Who is paying for what and why needs to be clarified. If care and support is necessary, why shouldn’t it be like Medicare and available for all without financial barriers? If I pay board and lodging before I go into residential care, why should I not pay for it after I’m a resident?
Instead of principles which set out what government is paying for and what consumers should pay for, we have a muddled and confusing system with no explicit basis, paying providers fees which do not separate out care from board and lodging. There are complex accounting and means-testing rules, which leave the consumer frustrated and exasperated as they attempt to acquire the PhD necessary to navigate the system for themselves or their parent.
Combining care and board into a single payment diminishes accountability and enables payments for care to be used to inflate profits rather than be spent where they are needed.
Australia needs to start again. We need to create a whole new framework for the aged support system. It is not simply a matter of a new Aged Care Act, a new funding system, and new regulation – although all that is necessary. What is required is a new way of thinking, starting with what it is that we want from an aged care system.
A new approach to supporting older Australians needs to start with the older person themselves. What do they want, or rather what is it that we want for ourselves sometime in the future? What do they/we need help doing?
In a recent Grattan Institute report we call this a ‘rights-based approach‘. We identify five principles that should sit at the heart of the system: independence, self-fulfilment, and participation in community; informed and supported choice and control; universal access to reasonable and necessary supports; equity and non-discrimination; and dignity, including dignity in death. A rights-based approach would also recognise the rights of carers and staff.
It is no longer good enough to merely state rights-based principles as aspirational objectives, proudly affixed to a wall or safely in a display case but in reality floating detached from the system as feel-good reminders. Rights-based principles must be central to system and regulatory design.

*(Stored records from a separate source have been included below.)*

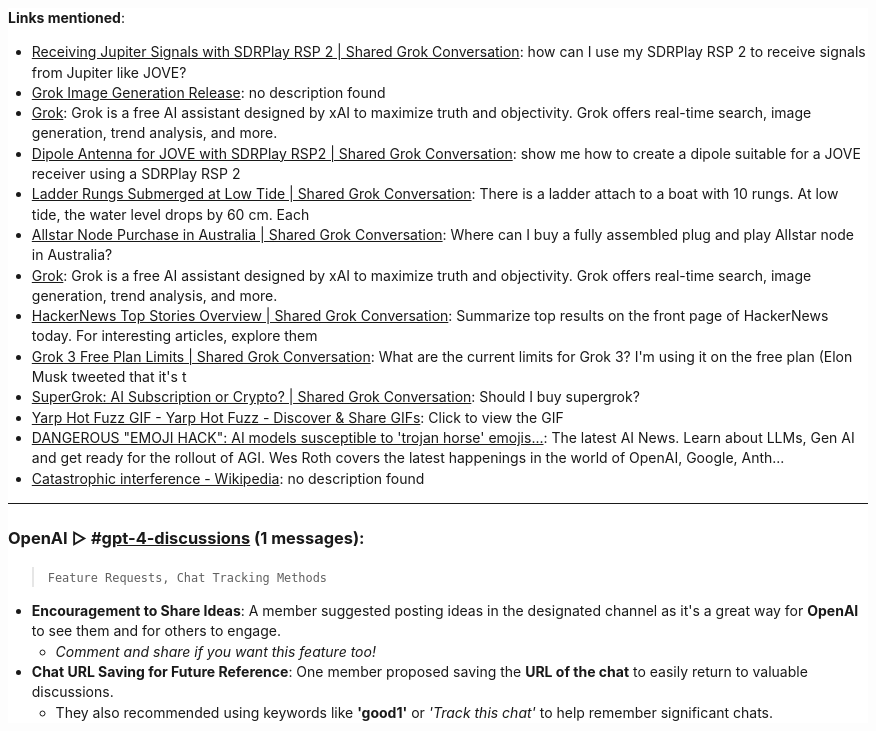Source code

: <div class="linksMentioned">

<strong>Links mentioned</strong>:

<ul>
<li>
<a href="https://grok.com/share/bGVnYWN5_b5ffc957-9e88-4942-96aa-80372f58d995">Receiving Jupiter Signals with SDRPlay RSP 2 | Shared Grok Conversation</a>: how can I use my SDRPlay RSP 2 to receive signals from Jupiter like JOVE?</li><li><a href="https://x.ai/blog/grok-image-generation-release">Grok Image Generation Release</a>: no description found</li><li><a href="https://grok.com/">Grok</a>: Grok is a free AI assistant designed by xAI to maximize truth and objectivity. Grok offers real-time search, image generation, trend analysis, and more.</li><li><a href="https://grok.com/share/bGVnYWN5_7ddf224c-9606-4e02-a956-22135248bc79">Dipole Antenna for JOVE with SDRPlay RSP2 | Shared Grok Conversation</a>: show me how to create a dipole suitable for a JOVE receiver using a SDRPlay RSP 2</li><li><a href="https://grok.com/share/bGVnYWN5_76a8e85f-5559-4230-8ef4-f7730b83056b">Ladder Rungs Submerged at Low Tide | Shared Grok Conversation</a>: There is a ladder attach to a boat with 10 rungs. At low tide, the water level drops by 60 cm. Each </li><li><a href="https://grok.com/share/bGVnYWN5_ccd48442-c8fb-4d56-ae0f-739cf884de16">Allstar Node Purchase in Australia | Shared Grok Conversation</a>: Where can I buy a fully assembled plug and play Allstar node in Australia?</li><li><a href="https://grok.com/?show_subscribe=1">Grok</a>: Grok is a free AI assistant designed by xAI to maximize truth and objectivity. Grok offers real-time search, image generation, trend analysis, and more.</li><li><a href="https://grok.com/share/bGVnYWN5_67cdd414-63d1-427a-b6ee-54e4d24d738e">HackerNews Top Stories Overview | Shared Grok Conversation</a>: Summarize top results on the front page of HackerNews today. For interesting articles, explore them </li><li><a href="https://grok.com/share/bGVnYWN5_26c250ce-ff40-4328-9385-bd71cbf04f80">Grok 3 Free Plan Limits | Shared Grok Conversation</a>: What are the current limits for Grok 3? I&#x27;m using it on the free plan (Elon Musk tweeted that it&#x27;s t</li><li><a href="https://grok.com/share/bGVnYWN5_4e986ed7-df82-4227-841f-1bdeae4fc961">SuperGrok: AI Subscription or Crypto? | Shared Grok Conversation</a>: Should I buy supergrok?</li><li><a href="https://tenor.com/view/yarp-hot-fuzz-gif-12386003">Yarp Hot Fuzz GIF - Yarp Hot Fuzz - Discover &amp; Share GIFs</a>: Click to view the GIF</li><li><a href="https://www.youtube.com/watch?v=pEErLop52Jw">DANGEROUS &quot;EMOJI HACK&quot;: AI models susceptible to &#39;trojan horse&#39; emojis...</a>: The latest AI News. Learn about LLMs, Gen AI and get ready for the rollout of AGI. Wes Roth covers the latest happenings in the world of OpenAI, Google, Anth...</li><li><a href="https://en.wikipedia.org/wiki/Catastrophic_interference">Catastrophic interference - Wikipedia</a>: no description found
</li>
</ul>

</div>
  

---


### **OpenAI ▷ #[gpt-4-discussions](https://discord.com/channels/974519864045756446/1001151820170801244/1342180418010611772)** (1 messages): 

> `Feature Requests, Chat Tracking Methods` 


- **Encouragement to Share Ideas**: A member suggested posting ideas in the designated channel as it's a great way for **OpenAI** to see them and for others to engage.
   - *Comment and share if you want this feature too!*
- **Chat URL Saving for Future Reference**: One member proposed saving the **URL of the chat** to easily return to valuable discussions.
   - They also recommended using keywords like **'good1'** or *'Track this chat'* to help remember significant chats.
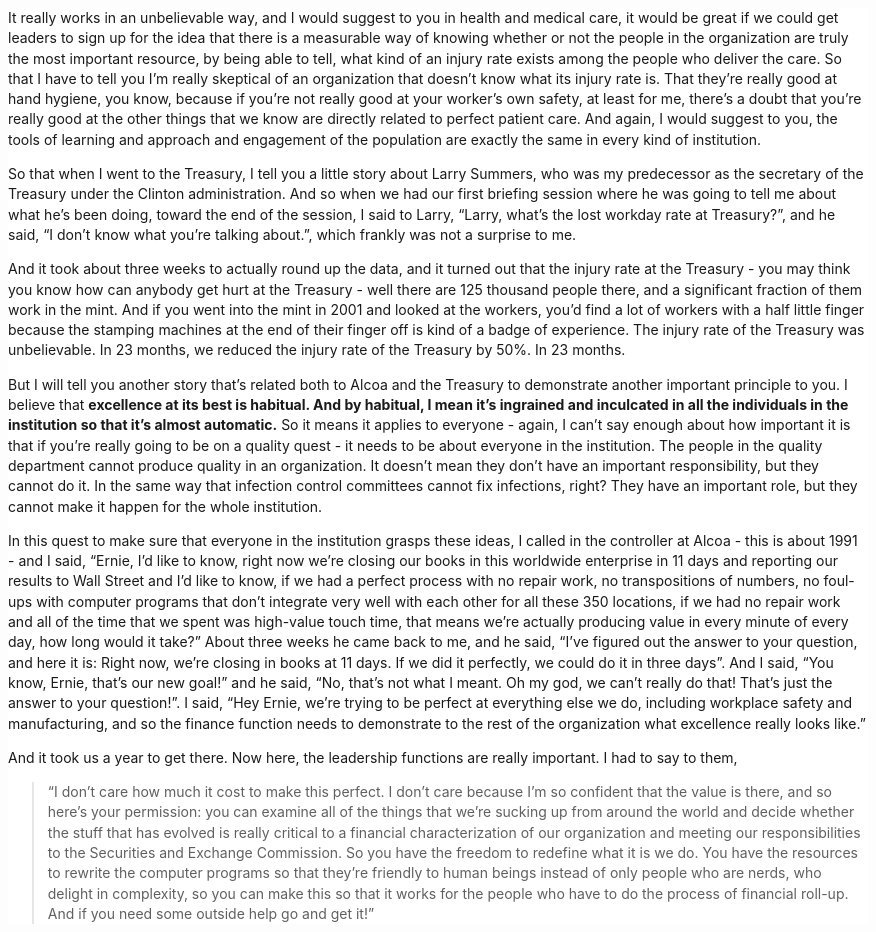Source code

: It really works in an unbelievable way, and I would suggest to you in health and medical care, it would be great if we could get leaders to sign up for the idea that there is a measurable way of knowing whether or not the people in the organization are truly the most important resource, by being able to tell, what kind of an injury rate exists among the people who deliver the care. So that I have to tell you I’m really skeptical of an organization that doesn’t know what its injury rate is. That they’re really good at hand hygiene, you know, because if you’re not really good at your worker’s own safety, at least for me, there’s a doubt that you’re really good at the other things that we know are directly related to perfect patient care. And again, I would suggest to you, the tools of learning and approach and engagement of the population are exactly the same in every kind of institution.

So that when I went to the Treasury, I tell you a little story about Larry Summers, who was my predecessor as the secretary of the Treasury under the Clinton administration. And so when we had our first briefing session where he was going to tell me about what he’s been doing, toward the end of the session, I said to Larry, “Larry, what’s the lost workday rate at Treasury?”, and he said, “I don’t know what you’re talking about.”, which frankly was not a surprise to me.

And it took about three weeks to actually round up the data, and it turned out that the injury rate at the Treasury - you may think you know how can anybody get hurt at the Treasury - well there are 125 thousand people there, and a significant fraction of them work in the mint. And if you went into the mint in 2001 and looked at the workers, you’d find a lot of workers with a half little finger because the stamping machines at the end of their finger off is kind of a badge of experience. The injury rate of the Treasury was unbelievable. In 23 months, we reduced the injury rate of the Treasury by 50%. In 23 months.

But I will tell you another story that’s related both to Alcoa and the Treasury to demonstrate another important principle to you. I believe that **excellence at its best is habitual. And by habitual, I mean it’s ingrained and inculcated in all the individuals in the institution so that it’s almost automatic.** So it means it applies to everyone - again, I can’t say enough about how important it is that if you’re really going to be on a quality quest - it needs to be about everyone in the institution. The people in the quality department cannot produce quality in an organization. It doesn’t mean they don’t have an important responsibility, but they cannot do it. In the same way that infection control committees cannot fix infections, right? They have an important role, but they cannot make it happen for the whole institution.

In this quest to make sure that everyone in the institution grasps these ideas, I called in the controller at Alcoa - this is about 1991 - and I said, “Ernie, I’d like to know, right now we’re closing our books in this worldwide enterprise in 11 days and reporting our results to Wall Street and I’d like to know, if we had a perfect process with no repair work, no transpositions of numbers, no foul-ups with computer programs that don’t integrate very well with each other for all these 350 locations, if we had no repair work and all of the time that we spent was high-value touch time, that means we’re actually producing value in every minute of every day, how long would it take?” About three weeks he came back to me, and he said, “I’ve figured out the answer to your question, and here it is: Right now, we’re closing in books at 11 days. If we did it perfectly, we could do it in three days”. And I said, “You know, Ernie, that’s our new goal!” and he said, “No, that’s not what I meant. Oh my god, we can’t really do that! That’s just the answer to your question!”. I said, “Hey Ernie, we’re trying to be perfect at everything else we do, including workplace safety and manufacturing, and so the finance function needs to demonstrate to the rest of the organization what excellence really looks like.”

And it took us a year to get there. Now here, the leadership functions are really important. I had to say to them,

>  “I don’t care how much it cost to make this perfect. I don’t care because I’m so confident that the value is there, and so here’s your permission: you can examine all of the things that we’re sucking up from around the world and decide whether the stuff that has evolved is really critical to a financial characterization of our organization and meeting our responsibilities to the Securities and Exchange Commission. So you have the freedom to redefine what it is we do. You have the resources to rewrite the computer programs so that they’re friendly to human beings instead of only people who are nerds, who delight in complexity, so you can make this so that it works for the people who have to do the process of financial roll-up. And if you need some outside help go and get it!”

The government needs to be clear about underlying principles, on the rights of residents, and who should pay for what. In the absence of such clarity, any tidying up of the system as a result of the problems identified by the Royal Commission will not address the underlying problems. It will simply yield a veneer of a solution, papering over the problems, with the minister and relevant bureaucrats hoping they will have moved on to better and brighter things before yet another inquiry reveals the same old mess is still there.
Australians, and especially older Australians, deserve much better.